It is possible to raise and kill animals without torturous methods, and meat is one of the best foods for people with health or aesthetic conditions that are worsened by eating carbs, such as certain aggressive skin inflammations like seborrheic dermatitis. All cruelty in preparing animals for death can be fully avoided, though of course their death would still occur in order for their meat to be secured. Artificial/synthetic meat would do away with this by allowing us to sidestep the death of a creature in order to obtain and enjoy a substitute for animal flesh. While other animal products might still need to actually come from animals unless synthetic versions of them were also concocted, if artificial meat--not plant-based substitutes, but artificial meat--was to become a normalized option for human meals, the Biblical obligation is clear.
Should synthetic meat be accessibly distributed, then it would certainly be better on the Christian worldview to consume artificial meat with the same flavor or nutrition than it would be to, at that point, unnecessarily kill a creature that is a part of God's creation (whether directly or indirectly, God is responsible for the existence of life according to Genesis), a creature that God has called "very good" (Genesis 1:31). Neither killing animals nor consuming their meat is inherently a moral problem by Biblical standards. It is the abuse of animals, the reckless slaughter of creatures in a way that devastates the natural world and its ability to produce food for us (such as by eating or wasting too much meat that animals would grow scarce), and the needless killing of animals themselves, even if it does not otherwise devastate the environment, that is sinful.

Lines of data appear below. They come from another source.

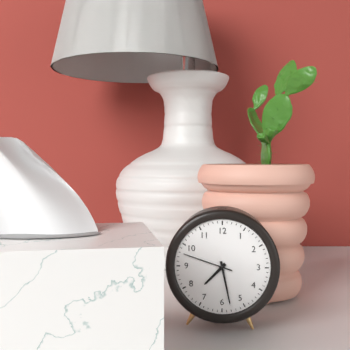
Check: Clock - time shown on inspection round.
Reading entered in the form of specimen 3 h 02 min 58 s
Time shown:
7 h 28 min 48 s
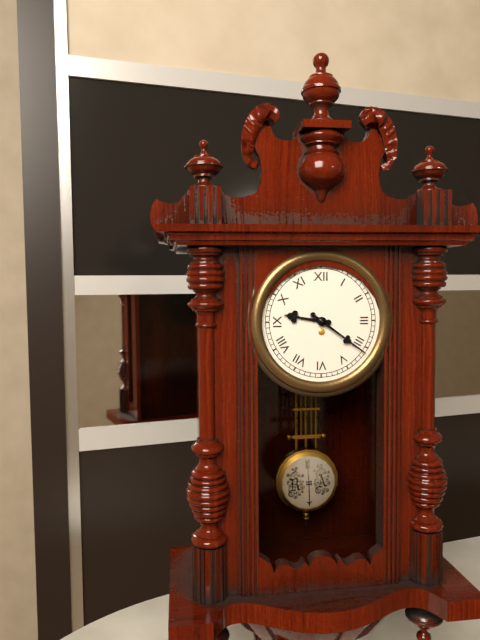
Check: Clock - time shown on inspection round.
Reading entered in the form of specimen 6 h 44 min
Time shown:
9 h 21 min
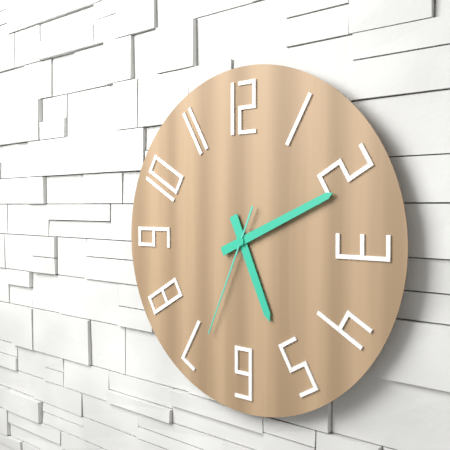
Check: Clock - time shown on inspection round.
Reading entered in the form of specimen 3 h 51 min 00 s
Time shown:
5 h 11 min 34 s
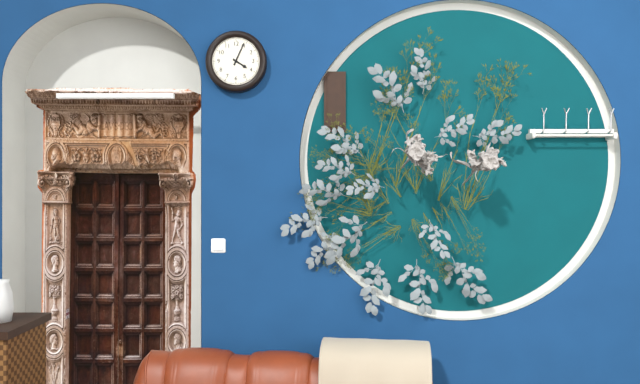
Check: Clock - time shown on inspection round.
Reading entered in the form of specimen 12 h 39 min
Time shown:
4 h 04 min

Animal life would have some degree of objective moral value for the same reason the physical planet and cosmos and the human body and mind would: they are creations of God or at least have their value grounded in his nature, without which nothing could be good even though some things would still exist (the laws of logic and empty space) and still be true. If meat is synthetically replicated, as well as easily accessible in an economic and distribution sense, it would very obviously follow logically from Biblical ideas stated as early as Genesis that such a substitute would be morally superior. For someone to willingly, consistently consume artificial meat when possible instead of animal flesh is not to treat animals as the equals of humans, but it is another way to enjoy the taste or other benefits of meat while honoring God and his creations beneath humanity.
Animals are sub-human, not that this means they deserve malice or neglect. Even as their own death was part of God's good creation--human sin seems to have only introduced human death (Romans 5:12, 6:23), and even herbivores would have to kill something in order to survive before the fall of the first humans--to gratuitously kill an animal is to trivialize a thing that still by all appearances shares, in a lesser kind of way, the breath of conscious life that God imbued in humans, a living thing that God regards as very good. The Biblical stance towards animals is not that one must brutalize, ignore, or be apathetic towards them, even as it is not that they are to be revered as having the same metaphysical status as humans, the supreme animal which alone is said to have the full image of God (Genesis 1:26-27). The common deviations from acknowledging these doctrines are all abominations in their own way.